Even if NPR and PBS were more balanced (ha ha ha), it still needs to be defunded. It doesn't matter what their bias is (not that we don't know what it is), whatever it is, it shouldn't be getting taxpayers money.
Even if it was conservative (which it isn't by a long shot) it shouldn't be funded.
So even if somehow they would agree to balance it better (an impossible job in my opinion) there should be no attempt to fund it with tax dollars.
The crazy thing is: They could do whatever they wanted if they would just give up the tax money!!! It not like they would take the licenses and stations away (I know some would sell off all of it).
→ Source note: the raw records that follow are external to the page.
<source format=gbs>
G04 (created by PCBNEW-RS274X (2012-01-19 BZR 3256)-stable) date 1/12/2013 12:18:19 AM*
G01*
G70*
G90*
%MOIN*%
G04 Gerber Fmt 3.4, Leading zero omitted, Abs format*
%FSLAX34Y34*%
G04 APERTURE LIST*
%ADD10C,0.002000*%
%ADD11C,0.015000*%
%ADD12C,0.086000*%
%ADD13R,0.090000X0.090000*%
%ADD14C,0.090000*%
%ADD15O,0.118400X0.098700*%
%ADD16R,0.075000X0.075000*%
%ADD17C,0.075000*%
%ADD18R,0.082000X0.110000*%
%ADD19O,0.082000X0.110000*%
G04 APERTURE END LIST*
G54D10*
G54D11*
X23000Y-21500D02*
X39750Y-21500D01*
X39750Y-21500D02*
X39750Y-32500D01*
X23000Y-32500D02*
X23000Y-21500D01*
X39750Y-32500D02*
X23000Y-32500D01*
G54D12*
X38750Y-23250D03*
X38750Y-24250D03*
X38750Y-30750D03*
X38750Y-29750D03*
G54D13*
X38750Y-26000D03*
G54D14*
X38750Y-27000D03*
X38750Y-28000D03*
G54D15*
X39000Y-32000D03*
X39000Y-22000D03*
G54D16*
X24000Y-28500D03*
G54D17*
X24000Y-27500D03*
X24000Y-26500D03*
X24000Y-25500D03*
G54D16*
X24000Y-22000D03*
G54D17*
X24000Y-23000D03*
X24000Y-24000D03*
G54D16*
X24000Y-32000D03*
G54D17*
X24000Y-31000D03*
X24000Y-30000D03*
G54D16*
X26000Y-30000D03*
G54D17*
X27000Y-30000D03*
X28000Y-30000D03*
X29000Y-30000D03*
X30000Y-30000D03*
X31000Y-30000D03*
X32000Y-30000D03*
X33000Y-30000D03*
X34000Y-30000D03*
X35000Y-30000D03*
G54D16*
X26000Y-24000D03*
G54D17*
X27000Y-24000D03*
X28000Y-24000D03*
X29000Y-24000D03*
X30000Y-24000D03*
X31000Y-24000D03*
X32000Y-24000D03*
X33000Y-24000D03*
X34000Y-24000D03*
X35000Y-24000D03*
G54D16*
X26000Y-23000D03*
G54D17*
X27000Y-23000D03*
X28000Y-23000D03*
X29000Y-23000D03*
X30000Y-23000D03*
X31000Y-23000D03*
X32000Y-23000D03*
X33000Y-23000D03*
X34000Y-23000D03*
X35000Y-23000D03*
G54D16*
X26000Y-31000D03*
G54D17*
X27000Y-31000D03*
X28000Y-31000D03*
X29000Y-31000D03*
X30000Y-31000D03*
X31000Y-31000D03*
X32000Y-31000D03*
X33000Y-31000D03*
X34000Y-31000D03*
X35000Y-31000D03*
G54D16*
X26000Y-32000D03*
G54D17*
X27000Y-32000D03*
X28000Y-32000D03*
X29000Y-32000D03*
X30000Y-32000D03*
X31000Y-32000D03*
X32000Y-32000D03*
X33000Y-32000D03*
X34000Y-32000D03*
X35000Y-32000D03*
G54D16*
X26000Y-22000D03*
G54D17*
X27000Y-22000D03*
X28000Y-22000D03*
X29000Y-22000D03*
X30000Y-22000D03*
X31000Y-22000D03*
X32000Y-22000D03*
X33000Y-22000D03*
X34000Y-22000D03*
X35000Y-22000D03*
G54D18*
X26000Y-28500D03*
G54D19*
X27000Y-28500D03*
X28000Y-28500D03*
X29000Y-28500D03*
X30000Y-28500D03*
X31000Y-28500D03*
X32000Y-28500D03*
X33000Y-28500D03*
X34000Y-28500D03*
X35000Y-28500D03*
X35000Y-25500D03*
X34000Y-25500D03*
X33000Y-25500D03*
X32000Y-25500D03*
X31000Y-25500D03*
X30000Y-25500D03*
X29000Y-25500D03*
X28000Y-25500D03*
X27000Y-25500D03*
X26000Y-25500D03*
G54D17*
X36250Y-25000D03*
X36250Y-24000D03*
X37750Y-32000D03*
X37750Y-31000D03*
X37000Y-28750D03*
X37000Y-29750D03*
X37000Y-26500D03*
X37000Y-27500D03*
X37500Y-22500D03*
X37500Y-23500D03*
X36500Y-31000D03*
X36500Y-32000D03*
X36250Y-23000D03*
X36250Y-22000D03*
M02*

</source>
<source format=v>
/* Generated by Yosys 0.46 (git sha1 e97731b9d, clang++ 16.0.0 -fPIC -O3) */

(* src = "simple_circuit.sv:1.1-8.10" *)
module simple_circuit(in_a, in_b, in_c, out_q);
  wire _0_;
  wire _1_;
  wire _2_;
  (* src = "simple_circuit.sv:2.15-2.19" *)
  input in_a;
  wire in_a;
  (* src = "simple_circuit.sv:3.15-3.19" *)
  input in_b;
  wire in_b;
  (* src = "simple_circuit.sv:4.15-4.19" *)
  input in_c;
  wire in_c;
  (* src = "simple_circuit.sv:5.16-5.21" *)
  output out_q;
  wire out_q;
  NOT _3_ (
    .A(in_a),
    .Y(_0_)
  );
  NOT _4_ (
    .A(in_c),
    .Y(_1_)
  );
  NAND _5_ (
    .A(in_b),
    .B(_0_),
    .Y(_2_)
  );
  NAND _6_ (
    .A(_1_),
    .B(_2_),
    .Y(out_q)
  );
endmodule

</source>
Do they like these battles every few years? Granted they have won them every time so far. However they will lose it someday. Is it so hard to raise more money privately or to cut the budget?
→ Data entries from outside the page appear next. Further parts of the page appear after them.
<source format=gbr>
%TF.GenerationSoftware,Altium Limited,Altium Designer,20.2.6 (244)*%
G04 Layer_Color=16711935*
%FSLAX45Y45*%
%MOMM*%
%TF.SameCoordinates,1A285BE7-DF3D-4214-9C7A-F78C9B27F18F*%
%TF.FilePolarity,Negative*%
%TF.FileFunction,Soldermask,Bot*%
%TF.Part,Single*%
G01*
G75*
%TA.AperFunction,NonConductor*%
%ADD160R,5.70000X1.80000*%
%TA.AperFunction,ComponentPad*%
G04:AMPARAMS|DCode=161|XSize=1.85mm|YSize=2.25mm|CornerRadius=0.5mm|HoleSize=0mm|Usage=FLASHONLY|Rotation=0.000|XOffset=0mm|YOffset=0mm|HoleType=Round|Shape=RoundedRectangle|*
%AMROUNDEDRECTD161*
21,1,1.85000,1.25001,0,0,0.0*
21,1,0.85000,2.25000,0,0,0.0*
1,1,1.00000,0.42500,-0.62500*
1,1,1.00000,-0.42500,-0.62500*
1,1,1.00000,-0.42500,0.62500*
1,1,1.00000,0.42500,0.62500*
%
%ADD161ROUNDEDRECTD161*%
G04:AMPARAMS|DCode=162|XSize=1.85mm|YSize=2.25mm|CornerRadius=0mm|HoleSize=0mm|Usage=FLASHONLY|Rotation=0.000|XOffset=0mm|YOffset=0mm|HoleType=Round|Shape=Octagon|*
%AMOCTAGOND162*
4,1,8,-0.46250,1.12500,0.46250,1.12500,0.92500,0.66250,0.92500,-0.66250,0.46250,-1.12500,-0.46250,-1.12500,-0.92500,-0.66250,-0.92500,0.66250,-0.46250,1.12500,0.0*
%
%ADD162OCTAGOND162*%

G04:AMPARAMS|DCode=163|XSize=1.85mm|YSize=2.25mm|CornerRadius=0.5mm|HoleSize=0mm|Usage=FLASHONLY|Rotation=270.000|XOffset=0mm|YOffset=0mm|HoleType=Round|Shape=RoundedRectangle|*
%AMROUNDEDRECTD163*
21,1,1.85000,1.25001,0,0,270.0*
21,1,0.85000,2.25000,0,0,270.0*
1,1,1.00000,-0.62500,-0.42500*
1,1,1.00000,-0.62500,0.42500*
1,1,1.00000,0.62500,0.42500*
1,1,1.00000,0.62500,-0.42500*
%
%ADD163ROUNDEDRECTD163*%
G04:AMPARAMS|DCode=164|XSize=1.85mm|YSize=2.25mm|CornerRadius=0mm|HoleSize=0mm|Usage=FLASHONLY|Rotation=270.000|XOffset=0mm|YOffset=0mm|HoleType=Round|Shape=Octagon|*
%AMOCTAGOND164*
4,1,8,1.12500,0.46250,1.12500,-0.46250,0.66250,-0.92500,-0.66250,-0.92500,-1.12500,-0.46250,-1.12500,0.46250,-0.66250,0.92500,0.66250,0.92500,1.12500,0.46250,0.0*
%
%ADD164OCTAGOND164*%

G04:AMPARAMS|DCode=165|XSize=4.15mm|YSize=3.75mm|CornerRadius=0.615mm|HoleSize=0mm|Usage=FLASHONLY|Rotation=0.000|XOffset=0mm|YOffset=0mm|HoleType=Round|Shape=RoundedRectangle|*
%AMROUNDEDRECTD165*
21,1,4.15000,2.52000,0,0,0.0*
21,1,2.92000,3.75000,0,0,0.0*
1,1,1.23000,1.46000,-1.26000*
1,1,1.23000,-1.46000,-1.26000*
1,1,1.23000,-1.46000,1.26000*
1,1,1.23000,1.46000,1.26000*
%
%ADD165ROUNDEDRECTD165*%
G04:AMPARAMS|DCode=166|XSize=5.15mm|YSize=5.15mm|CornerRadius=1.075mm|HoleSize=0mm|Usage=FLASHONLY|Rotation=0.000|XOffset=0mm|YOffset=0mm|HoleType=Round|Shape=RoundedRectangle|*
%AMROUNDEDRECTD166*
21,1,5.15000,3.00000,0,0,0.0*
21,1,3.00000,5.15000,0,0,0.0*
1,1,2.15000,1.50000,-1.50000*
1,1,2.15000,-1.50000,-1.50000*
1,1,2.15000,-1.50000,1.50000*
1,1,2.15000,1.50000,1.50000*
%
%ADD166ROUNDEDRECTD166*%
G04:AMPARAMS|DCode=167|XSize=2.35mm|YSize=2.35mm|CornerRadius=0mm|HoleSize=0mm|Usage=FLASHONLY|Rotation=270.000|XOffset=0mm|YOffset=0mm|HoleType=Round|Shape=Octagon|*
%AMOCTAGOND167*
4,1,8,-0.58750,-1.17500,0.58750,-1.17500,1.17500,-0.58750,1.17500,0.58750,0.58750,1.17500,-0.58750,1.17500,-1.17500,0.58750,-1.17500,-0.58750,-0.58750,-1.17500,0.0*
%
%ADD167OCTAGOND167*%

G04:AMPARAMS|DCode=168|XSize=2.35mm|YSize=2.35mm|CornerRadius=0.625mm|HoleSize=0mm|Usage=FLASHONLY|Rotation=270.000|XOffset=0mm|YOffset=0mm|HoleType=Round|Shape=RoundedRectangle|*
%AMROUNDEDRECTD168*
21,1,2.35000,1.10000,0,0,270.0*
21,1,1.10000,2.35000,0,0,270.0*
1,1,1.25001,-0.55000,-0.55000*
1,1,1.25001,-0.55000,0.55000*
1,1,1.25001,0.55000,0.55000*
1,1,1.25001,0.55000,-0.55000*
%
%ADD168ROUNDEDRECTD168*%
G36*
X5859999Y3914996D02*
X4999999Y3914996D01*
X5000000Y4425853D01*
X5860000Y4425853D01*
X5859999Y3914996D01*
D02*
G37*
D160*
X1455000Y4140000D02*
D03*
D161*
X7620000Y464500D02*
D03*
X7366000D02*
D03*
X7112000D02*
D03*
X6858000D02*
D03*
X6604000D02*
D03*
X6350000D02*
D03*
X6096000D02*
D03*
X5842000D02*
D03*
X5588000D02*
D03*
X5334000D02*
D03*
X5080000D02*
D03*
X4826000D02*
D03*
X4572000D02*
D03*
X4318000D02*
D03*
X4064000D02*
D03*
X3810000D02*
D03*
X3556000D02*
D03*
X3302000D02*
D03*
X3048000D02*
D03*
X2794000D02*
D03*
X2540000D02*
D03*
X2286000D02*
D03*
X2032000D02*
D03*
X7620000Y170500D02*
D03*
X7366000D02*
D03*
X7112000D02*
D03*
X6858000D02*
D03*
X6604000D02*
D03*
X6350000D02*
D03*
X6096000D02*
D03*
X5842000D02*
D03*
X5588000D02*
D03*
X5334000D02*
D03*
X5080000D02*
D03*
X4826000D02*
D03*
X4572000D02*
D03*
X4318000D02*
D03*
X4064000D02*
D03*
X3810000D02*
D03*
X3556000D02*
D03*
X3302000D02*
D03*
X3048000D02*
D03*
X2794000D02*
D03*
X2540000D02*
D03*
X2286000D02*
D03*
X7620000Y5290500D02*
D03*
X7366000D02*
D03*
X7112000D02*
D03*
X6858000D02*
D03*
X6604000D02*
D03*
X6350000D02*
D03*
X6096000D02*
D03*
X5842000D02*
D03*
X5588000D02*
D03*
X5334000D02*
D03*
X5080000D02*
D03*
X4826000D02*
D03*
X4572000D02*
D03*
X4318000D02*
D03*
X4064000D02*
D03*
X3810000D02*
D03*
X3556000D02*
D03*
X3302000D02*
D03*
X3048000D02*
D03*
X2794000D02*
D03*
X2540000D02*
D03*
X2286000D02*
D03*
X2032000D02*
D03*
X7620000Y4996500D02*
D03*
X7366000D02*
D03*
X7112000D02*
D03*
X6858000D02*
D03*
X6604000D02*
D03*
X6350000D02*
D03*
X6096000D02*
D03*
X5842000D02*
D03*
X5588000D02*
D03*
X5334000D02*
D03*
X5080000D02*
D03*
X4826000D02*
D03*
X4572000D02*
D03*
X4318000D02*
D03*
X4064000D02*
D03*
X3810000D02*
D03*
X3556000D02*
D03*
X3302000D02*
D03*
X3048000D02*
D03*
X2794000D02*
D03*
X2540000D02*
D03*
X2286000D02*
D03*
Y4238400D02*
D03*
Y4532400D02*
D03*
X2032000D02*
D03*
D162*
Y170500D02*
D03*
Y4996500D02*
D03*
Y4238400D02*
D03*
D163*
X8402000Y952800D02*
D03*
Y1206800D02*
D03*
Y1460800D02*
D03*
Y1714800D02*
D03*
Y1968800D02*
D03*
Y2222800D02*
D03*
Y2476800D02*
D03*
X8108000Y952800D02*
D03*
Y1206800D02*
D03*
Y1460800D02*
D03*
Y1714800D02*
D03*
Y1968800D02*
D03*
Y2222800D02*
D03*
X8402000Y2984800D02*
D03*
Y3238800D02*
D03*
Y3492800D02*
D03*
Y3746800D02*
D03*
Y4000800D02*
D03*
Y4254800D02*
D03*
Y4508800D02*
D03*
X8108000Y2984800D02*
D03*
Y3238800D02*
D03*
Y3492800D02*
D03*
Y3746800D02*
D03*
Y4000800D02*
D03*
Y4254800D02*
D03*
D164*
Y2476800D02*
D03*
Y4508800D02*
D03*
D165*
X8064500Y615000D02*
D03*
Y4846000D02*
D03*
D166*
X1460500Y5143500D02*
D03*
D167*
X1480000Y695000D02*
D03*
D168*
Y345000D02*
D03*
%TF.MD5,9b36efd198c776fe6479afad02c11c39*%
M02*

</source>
Almost 4 years ago, the BBC released the results of a study which discussed its left bias.
If NPR was unable to imagine such introspection, then it could have learned from the lead of the BBC. Since it did not, then one is left to suppose that such things matter little to NPR management. Voters and taxpayers take note.
NPR now will have to be more competitive in the marketplace of ideas now. Oh how liberals hate to compete: affirmative action, preferred minority contracting, welfare, etc- they are going to be really put off.
Yes to Click Clack. I would pay a subscription fee to be able to listen to them.
But gpsjr is correct. The GOP won't have the fortitude to pull this off. Here in Wisconsin, there is no defense of Walker by anyone - notably not even by Walker. I'd like once (since I'm heavily invested in Wisc. real estate) to hear that if we don't get relief from union rules, the state budget cuts merely mean my property taxes skyrocket. And I go out of business, because around here in this economy I cannot raise rents.
So no defense of Walker, and I expect no fight to destroy government propaganda. Just like there was no fight to preserve the domestic oil industry, either now or in 1995 or ever. The GOP is dead, and must be replaced by a conservative party.
BTW, electing Donald "I had to contribute to Rahm Emanuel" Trump will not solve our problem.